▽

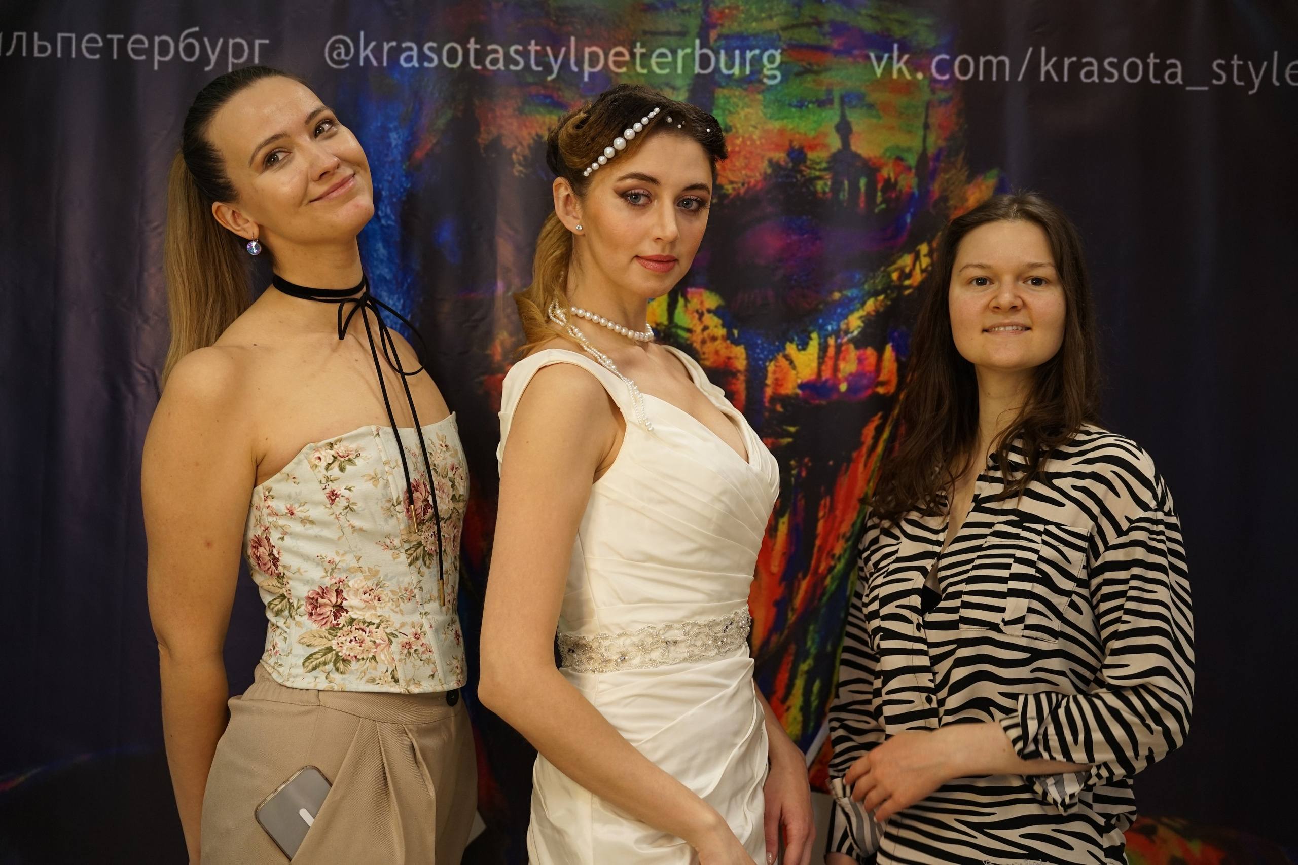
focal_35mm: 45
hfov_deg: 43.3
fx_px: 1633
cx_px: 649
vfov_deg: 29.7
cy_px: 432
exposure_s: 1/125
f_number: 2.8
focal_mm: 45.3
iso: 800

△

● Your objective:
Omit the pictures and write out the remaining data exactly.

● Exercise answer:
focal_35mm: 45
hfov_deg: 43.3
fx_px: 1633
cx_px: 649
vfov_deg: 29.7
cy_px: 432
exposure_s: 1/125
f_number: 2.8
focal_mm: 45.3
iso: 800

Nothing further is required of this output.